In the lines running from the start of the items through the line containing "Media Sp. z o.o.", inclusive, substitute "Napisz do nas" for "Skontaktuj się z nami" and change nothing else. Return only those lines, without the pictures.

[Opening THE INPUT section]

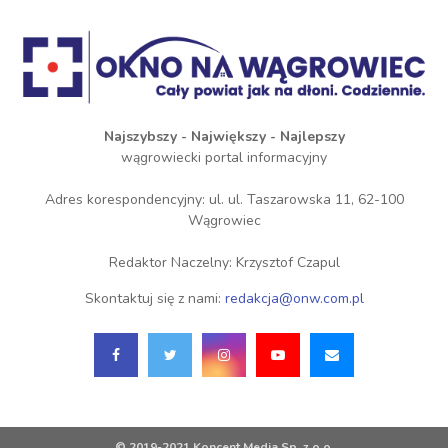
Najszybszy - Największy - Najlepszy
wągrowiecki portal informacyjny
Adres korespondencyjny: ul. ul. Taszarowska 11, 62-100
Wągrowiec
Redaktor Naczelny: Krzysztof Czapul
Skontaktuj się z nami:
redakcja@onw.com.pl
© 2019-2021 Koncent Media Sp. z o.o.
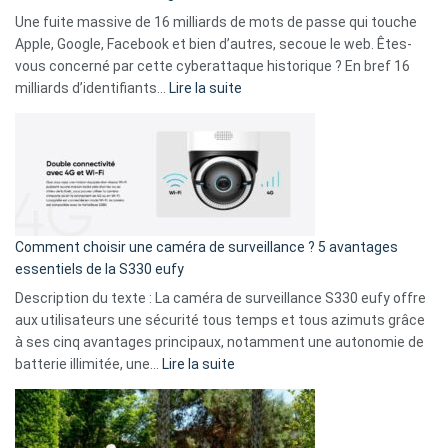
goûts
Une fuite massive de 16 milliards de mots de passe qui touche
musicaux
Apple, Google, Facebook et bien d’autres, secoue le web. Êtes-
avec
vous concerné par cette cyberattaque historique ? En bref 16
9
:
milliards d’identifiants…
Lire la suite
amis
Cyberattaque
!
record
:
La
fuite
de
16
Comment choisir une caméra de surveillance ? 5 avantages
milliards
essentiels de la S330 eufy
de
Description du texte : La caméra de surveillance S330 eufy offre
données
aux utilisateurs une sécurité tous temps et tous azimuts grâce
menace
à ses cinq avantages principaux, notamment une autonomie de
Facebook,
:
batterie illimitée, une…
Lire la suite
Telegram
Comment
et
choisir
GitHub
une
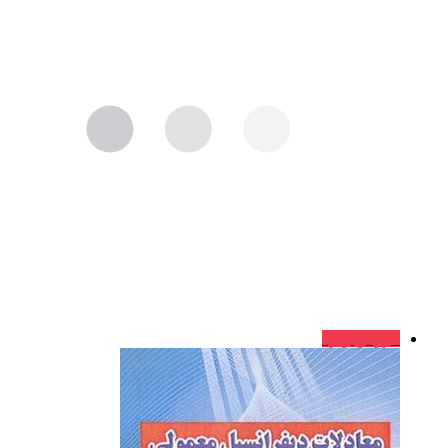
فروش ویژه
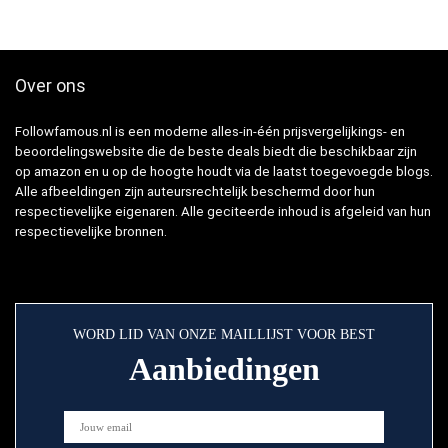
Over ons
Followfamous.nl is een moderne alles-in-één prijsvergelijkings- en
beoordelingswebsite die de beste deals biedt die beschikbaar zijn
op amazon en u op de hoogte houdt via de laatst toegevoegde blogs.
Alle afbeeldingen zijn auteursrechtelijk beschermd door hun
respectievelijke eigenaren. Alle geciteerde inhoud is afgeleid van hun
respectievelijke bronnen.
WORD LID VAN ONZE MAILLIJST VOOR BEST
Aanbiedingen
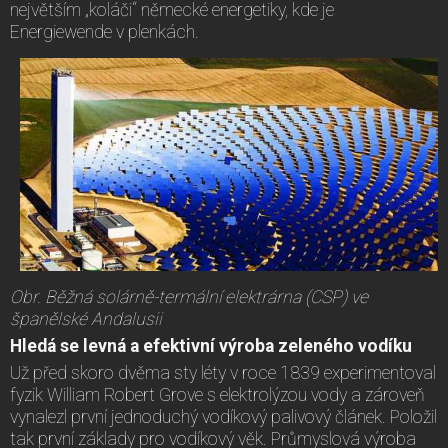
největším „koláči“ německé energetiky, kde je
Energiewende v plenkách.
Obr. Běžná solárně-termální elektrárna (CSP) ve
španělské Andalusii
Hledá se levná a efektivní výroba zeleného vodíku
Už před skoro dvěma sty léty v roce 1839 experimentoval
fyzik William Robert Grove s elektrolýzou vody a zároveň
vynalezl první jednoduchý vodíkový palivový článek. Položil
tak první základy pro vodíkový věk. Průmyslová výroba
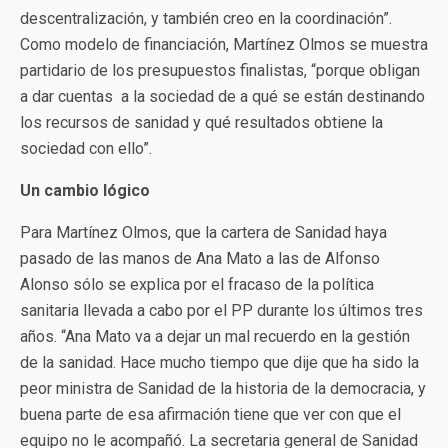
descentralización, y también creo en la coordinación”.
Como modelo de financiación, Martínez Olmos se muestra
partidario de los presupuestos finalistas, “porque obligan
a dar cuentas a la sociedad de a qué se están destinando
los recursos de sanidad y qué resultados obtiene la
sociedad con ello”.
Un cambio lógico
Para Martínez Olmos, que la cartera de Sanidad haya
pasado de las manos de Ana Mato a las de Alfonso
Alonso sólo se explica por el fracaso de la política
sanitaria llevada a cabo por el PP durante los últimos tres
años. “Ana Mato va a dejar un mal recuerdo en la gestión
de la sanidad. Hace mucho tiempo que dije que ha sido la
peor ministra de Sanidad de la historia de la democracia, y
buena parte de esa afirmación tiene que ver con que el
equipo no le acompañó. La secretaria general de Sanidad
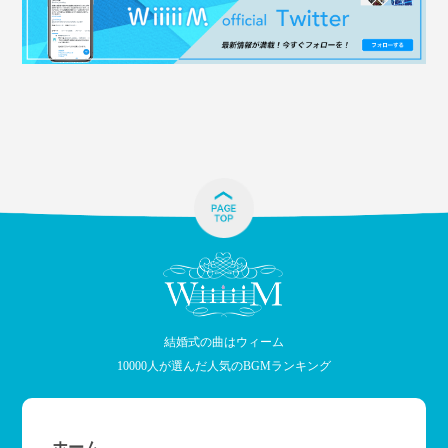
結婚式の曲はウィーム
10000人が選んだ人気のBGMランキング
ホーム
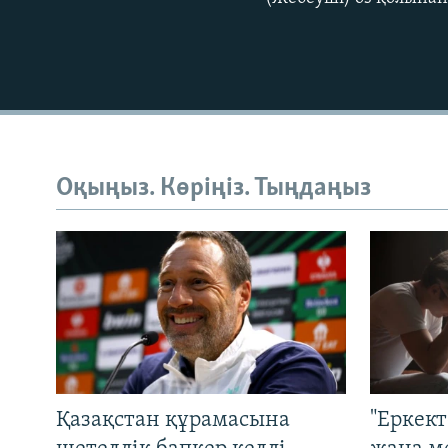
Оқыңыз. Көріңіз. Тыңдаңыз
Қазақстан құрамасына
"Еркек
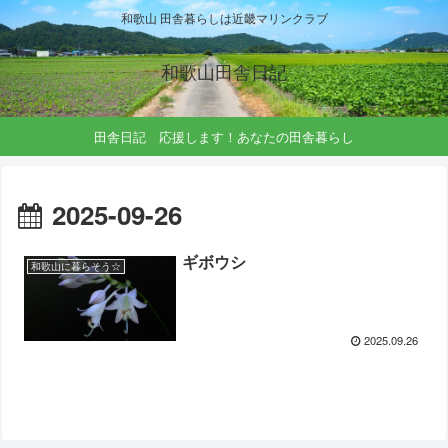
和歌山 田舎暮らしは近畿マリンクラブ
和歌山田舎日記
田舎日記 応援します！あなたの田舎暮らし
2025-09-26
ギボウシ
和歌山に暮らそう☆
2025.09.26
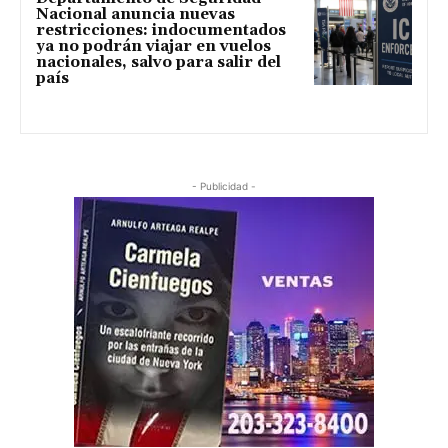
Nacional anuncia nuevas
restricciones: indocumentados
ya no podrán viajar en vuelos
nacionales, salvo para salir del
país
- Publicidad -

[Closing THE INPUT section]

### SOLUTION FOR THIS TASK
Najszybszy - Największy - Najlepszy
wągrowiecki portal informacyjny
Adres korespondencyjny: ul. ul. Taszarowska 11, 62-100
Wągrowiec
Redaktor Naczelny: Krzysztof Czapul
Napisz do nas:
redakcja@onw.com.pl
© 2019-2021 Koncent Media Sp. z o.o.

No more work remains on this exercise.